We can use the "x" command to examine memory locations. If we display the value of the nlines variable in character format, we see that it contains ASCII numbers. It is no coincidence that our long input file line is composed mostly of ASCII numbers. If we then use the "x" command to dump the contents of memory starting at our buffer where we accumulate input, we can see that the input wrote past the end of the buffer, and overwrote the nlines variable. We got the signal when we tried to use the corrupted value of nlines as an index into our array, and subsequently referenced an invalid memory location.

The bug is that we read an amount larger than our buffer size. We can fix this by changing the dimension of the buf array to be BSZ instead of 32, thereby matching the maximum number of bytes we tell fgets it should return.

valgrind

With small input files, the program might work properly. But when we supply a huge input file, the program might run out of memory prematurely. Many programs would fail in this case, but ours would merely begin to generate output before we’ve read all of the input lines.

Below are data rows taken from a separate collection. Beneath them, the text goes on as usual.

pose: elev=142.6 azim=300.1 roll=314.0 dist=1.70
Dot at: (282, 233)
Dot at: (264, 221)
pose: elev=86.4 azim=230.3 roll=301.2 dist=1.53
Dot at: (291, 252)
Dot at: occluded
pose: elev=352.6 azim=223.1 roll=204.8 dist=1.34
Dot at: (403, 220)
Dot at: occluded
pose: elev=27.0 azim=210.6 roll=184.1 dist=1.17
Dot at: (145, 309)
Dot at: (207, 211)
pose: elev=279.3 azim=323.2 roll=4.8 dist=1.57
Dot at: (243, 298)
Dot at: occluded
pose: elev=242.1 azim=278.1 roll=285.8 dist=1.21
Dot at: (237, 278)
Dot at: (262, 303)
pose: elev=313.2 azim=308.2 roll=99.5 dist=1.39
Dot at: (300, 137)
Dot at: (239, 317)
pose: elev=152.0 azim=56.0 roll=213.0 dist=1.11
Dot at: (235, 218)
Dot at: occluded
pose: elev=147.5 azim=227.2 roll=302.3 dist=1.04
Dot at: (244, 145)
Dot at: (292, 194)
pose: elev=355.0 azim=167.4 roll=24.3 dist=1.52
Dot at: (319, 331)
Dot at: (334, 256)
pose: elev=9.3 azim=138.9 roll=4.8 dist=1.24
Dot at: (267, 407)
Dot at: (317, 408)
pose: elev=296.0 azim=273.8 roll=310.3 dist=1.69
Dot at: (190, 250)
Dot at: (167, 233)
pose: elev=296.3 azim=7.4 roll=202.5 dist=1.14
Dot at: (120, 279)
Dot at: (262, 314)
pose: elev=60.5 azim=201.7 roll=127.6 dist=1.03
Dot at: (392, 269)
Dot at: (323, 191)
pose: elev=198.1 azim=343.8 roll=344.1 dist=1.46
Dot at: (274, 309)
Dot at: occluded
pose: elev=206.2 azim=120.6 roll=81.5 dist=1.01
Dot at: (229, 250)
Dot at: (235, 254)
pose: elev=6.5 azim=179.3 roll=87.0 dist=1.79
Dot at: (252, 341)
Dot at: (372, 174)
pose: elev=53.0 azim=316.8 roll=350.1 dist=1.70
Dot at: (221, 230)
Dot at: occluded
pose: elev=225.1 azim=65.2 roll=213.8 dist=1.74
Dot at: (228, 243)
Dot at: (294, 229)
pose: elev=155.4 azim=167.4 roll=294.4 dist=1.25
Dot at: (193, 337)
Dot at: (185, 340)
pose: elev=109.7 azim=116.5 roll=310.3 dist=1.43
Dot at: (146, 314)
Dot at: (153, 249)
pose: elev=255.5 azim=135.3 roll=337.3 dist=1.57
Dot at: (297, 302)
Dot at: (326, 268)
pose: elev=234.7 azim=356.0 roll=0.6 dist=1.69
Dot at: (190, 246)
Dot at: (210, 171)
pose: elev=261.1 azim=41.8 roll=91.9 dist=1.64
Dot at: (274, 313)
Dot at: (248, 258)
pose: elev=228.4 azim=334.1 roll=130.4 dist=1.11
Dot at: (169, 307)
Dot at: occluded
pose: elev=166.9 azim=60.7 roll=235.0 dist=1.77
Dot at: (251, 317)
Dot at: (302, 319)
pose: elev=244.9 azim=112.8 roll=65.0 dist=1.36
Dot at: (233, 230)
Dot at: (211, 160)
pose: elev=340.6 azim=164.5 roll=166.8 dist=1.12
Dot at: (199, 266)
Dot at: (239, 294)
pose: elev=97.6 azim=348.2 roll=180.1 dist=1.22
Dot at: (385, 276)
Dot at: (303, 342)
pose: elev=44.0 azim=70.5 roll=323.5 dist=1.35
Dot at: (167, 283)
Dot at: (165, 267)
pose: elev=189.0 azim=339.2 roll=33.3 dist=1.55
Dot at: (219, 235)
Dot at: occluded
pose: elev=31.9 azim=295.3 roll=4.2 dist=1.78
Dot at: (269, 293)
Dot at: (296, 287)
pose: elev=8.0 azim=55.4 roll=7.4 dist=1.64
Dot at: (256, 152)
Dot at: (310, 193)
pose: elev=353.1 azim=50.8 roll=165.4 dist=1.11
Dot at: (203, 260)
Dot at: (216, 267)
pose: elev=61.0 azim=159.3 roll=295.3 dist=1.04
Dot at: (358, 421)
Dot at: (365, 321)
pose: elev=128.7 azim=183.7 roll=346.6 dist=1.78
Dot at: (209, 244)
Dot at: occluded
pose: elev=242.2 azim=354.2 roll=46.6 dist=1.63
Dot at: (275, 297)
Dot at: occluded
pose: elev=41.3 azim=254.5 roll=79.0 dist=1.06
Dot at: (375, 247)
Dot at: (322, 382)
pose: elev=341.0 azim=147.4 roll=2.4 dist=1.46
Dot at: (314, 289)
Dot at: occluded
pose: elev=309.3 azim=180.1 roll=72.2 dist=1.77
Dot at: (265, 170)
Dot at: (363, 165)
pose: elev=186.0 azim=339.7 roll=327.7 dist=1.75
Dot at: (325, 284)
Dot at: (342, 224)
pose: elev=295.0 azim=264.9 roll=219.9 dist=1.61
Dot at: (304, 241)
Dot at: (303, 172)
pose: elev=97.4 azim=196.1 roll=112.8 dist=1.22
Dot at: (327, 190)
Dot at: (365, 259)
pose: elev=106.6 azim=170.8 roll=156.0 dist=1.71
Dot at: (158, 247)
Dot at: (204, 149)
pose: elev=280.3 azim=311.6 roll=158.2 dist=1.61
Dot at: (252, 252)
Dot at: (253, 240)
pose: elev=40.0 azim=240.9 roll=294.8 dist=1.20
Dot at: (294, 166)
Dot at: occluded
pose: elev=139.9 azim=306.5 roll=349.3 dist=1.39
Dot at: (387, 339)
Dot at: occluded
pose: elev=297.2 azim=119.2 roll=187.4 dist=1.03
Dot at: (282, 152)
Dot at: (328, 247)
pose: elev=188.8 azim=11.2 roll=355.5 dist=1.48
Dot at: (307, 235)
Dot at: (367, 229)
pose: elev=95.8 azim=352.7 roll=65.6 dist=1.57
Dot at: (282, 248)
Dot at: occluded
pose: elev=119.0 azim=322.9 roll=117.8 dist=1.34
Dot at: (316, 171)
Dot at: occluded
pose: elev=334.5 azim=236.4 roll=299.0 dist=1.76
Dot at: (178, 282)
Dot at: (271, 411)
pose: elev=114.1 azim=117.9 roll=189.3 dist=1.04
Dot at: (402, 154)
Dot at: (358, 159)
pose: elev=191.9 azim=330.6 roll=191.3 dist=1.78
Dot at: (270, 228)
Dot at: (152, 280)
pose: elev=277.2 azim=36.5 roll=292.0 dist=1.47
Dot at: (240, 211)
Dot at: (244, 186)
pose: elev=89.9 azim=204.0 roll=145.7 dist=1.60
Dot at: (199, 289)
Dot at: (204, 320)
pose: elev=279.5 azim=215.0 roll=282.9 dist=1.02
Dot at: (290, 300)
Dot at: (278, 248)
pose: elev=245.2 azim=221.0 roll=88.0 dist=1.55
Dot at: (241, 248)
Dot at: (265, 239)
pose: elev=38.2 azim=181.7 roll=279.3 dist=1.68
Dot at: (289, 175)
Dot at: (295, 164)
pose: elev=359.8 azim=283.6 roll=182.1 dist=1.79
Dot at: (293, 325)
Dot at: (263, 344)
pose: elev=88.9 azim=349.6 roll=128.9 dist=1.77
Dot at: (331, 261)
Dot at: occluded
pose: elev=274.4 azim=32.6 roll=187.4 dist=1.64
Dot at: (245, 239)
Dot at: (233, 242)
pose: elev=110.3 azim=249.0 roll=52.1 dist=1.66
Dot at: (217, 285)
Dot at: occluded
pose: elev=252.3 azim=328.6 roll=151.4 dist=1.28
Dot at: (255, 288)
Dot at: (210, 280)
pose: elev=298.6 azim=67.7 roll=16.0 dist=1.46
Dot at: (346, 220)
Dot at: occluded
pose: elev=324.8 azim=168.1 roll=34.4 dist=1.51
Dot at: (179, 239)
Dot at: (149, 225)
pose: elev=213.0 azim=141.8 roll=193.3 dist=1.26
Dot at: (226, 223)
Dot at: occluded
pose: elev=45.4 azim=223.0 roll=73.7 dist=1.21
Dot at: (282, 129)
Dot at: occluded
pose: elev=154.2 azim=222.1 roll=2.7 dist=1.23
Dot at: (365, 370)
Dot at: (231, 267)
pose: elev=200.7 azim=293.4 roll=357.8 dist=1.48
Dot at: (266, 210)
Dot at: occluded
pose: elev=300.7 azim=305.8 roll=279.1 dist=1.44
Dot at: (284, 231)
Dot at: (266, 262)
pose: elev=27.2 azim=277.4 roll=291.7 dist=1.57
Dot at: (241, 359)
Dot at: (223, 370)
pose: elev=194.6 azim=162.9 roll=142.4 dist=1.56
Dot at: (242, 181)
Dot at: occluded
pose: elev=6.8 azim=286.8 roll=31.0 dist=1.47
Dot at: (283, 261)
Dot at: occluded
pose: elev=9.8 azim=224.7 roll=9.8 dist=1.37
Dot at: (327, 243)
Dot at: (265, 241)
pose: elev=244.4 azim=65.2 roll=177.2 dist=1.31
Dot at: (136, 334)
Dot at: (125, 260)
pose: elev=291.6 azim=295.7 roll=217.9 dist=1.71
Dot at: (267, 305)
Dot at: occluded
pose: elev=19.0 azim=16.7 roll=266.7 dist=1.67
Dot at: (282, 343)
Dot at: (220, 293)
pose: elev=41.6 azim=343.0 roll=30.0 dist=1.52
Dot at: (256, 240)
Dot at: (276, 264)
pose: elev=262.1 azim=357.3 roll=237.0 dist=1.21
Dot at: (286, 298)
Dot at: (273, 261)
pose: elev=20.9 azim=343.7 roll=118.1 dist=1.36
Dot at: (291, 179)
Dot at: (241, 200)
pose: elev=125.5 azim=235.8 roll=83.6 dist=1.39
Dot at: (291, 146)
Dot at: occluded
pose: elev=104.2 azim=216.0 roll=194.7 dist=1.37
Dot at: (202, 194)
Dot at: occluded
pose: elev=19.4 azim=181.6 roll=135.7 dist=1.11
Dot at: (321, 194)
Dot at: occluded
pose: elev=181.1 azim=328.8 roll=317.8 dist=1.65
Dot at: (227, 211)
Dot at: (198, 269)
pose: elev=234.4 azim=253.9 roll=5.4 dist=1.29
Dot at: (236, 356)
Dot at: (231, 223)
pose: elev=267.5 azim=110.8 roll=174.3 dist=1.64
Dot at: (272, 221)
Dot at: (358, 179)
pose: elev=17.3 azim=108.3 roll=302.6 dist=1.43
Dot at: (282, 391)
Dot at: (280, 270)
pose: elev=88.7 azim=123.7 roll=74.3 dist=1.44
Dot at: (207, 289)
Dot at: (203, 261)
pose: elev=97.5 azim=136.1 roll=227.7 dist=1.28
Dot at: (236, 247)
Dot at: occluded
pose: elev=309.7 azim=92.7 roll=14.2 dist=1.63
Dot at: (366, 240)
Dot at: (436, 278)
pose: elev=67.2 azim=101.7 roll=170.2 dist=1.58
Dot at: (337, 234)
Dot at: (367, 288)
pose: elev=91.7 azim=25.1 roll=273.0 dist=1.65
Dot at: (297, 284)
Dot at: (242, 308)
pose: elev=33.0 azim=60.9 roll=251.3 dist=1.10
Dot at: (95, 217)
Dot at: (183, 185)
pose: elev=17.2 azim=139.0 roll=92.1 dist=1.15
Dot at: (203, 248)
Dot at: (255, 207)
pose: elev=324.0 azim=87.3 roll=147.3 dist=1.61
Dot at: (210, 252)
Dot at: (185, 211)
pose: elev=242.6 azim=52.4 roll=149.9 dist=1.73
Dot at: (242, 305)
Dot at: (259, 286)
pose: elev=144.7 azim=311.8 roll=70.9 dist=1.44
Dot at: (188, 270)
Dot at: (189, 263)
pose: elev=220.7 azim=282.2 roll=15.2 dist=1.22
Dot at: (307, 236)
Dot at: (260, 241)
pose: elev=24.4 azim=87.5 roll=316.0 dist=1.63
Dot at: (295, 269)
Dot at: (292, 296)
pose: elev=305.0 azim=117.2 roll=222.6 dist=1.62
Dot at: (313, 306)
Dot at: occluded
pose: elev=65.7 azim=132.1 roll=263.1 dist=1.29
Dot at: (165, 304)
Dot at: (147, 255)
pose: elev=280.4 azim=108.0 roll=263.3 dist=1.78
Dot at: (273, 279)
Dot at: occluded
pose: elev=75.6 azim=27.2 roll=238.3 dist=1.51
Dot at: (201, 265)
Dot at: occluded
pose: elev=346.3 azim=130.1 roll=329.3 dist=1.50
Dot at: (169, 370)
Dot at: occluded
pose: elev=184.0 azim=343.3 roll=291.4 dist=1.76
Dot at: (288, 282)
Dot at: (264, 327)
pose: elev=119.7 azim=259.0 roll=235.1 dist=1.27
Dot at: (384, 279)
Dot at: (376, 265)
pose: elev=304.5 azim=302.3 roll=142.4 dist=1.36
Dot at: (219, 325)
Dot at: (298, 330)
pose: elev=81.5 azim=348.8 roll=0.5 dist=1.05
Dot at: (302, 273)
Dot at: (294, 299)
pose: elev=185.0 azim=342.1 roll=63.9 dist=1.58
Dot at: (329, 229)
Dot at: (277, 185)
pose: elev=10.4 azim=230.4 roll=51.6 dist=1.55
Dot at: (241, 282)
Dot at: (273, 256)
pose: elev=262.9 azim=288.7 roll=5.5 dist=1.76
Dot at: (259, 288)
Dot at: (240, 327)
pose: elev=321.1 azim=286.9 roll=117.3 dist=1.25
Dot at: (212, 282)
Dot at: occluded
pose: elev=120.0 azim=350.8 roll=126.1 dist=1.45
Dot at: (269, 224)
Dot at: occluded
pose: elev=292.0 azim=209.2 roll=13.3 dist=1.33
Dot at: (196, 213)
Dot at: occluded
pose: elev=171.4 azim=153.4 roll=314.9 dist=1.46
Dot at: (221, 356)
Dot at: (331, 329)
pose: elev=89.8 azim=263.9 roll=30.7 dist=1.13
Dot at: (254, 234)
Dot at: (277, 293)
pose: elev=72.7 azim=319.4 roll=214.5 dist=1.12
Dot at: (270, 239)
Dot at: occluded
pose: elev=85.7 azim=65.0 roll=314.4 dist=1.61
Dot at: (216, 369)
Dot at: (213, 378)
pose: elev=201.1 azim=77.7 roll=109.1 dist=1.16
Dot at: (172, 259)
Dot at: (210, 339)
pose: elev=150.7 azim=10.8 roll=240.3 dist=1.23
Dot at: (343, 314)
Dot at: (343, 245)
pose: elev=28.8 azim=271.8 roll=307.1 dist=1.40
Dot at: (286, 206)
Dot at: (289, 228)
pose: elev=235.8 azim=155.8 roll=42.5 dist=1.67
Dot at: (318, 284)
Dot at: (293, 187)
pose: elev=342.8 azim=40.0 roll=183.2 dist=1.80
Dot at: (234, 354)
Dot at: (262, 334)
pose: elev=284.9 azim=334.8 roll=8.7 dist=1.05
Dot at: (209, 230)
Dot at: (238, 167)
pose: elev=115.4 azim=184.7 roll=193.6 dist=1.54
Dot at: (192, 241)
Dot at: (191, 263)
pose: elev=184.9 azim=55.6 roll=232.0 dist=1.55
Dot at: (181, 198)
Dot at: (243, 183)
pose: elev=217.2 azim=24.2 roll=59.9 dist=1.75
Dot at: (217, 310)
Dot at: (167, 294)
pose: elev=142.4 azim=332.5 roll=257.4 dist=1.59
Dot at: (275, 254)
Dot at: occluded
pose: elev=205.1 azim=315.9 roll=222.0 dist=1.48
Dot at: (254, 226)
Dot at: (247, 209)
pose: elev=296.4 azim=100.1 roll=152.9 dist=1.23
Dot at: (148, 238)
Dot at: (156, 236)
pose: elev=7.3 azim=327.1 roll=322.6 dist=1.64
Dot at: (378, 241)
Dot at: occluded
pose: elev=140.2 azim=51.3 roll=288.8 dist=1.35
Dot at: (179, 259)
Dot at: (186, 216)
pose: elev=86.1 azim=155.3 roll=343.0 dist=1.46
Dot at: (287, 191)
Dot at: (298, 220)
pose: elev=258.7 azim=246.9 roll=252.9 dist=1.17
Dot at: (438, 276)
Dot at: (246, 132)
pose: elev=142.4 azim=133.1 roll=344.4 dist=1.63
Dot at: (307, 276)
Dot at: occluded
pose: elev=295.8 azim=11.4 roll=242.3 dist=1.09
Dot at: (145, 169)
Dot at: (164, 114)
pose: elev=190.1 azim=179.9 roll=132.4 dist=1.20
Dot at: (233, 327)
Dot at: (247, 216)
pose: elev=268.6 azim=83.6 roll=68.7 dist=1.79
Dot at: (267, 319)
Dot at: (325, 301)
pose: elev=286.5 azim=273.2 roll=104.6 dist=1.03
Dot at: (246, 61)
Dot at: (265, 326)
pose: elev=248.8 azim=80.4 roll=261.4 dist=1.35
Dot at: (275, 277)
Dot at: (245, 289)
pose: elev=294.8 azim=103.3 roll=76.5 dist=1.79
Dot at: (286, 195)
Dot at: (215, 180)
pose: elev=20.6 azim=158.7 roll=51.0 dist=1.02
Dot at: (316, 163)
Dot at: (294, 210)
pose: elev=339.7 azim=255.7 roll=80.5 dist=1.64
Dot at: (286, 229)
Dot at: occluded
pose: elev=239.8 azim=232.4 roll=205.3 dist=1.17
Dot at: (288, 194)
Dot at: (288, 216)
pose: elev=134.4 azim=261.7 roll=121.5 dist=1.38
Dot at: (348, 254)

Although the program still works in this case, the randomness of the output will be diminished, because we’ll have a smaller set of lines from which to select when choosing a line to print.

Even though our program leaks memory, we might not notice unless the circumstances are just right, because the program would appear to work in most cases. We can use the valgrind tool [2, 10, 11] to verify that our use of dynamically-allocated memory is correct. The valgrind tool replaces the malloc and free family of functions with ones that do extensive error checking. When we run

valgrind ./reorder <file

it produces output similar to that shown in Listing 4. The valgrind tool tells us that we leaked memory, but it can’t tell us where the leak occurred. It can only tell us when we allocated the memory that was never freed. In this case, the memory was allocated when we called strdup to create the string that was stored in the lines array. To find out where the leak is, we need to inspect the program to see if there are any places where entries in the lines array are lost. We modify the lines array in only two places: in main when we add a new string to the end of the array, and in printrandom when we move a string from the end of the array into the slot just printed. The bug is in the latter case, because we should free the memory holding the string when we evict it from the array.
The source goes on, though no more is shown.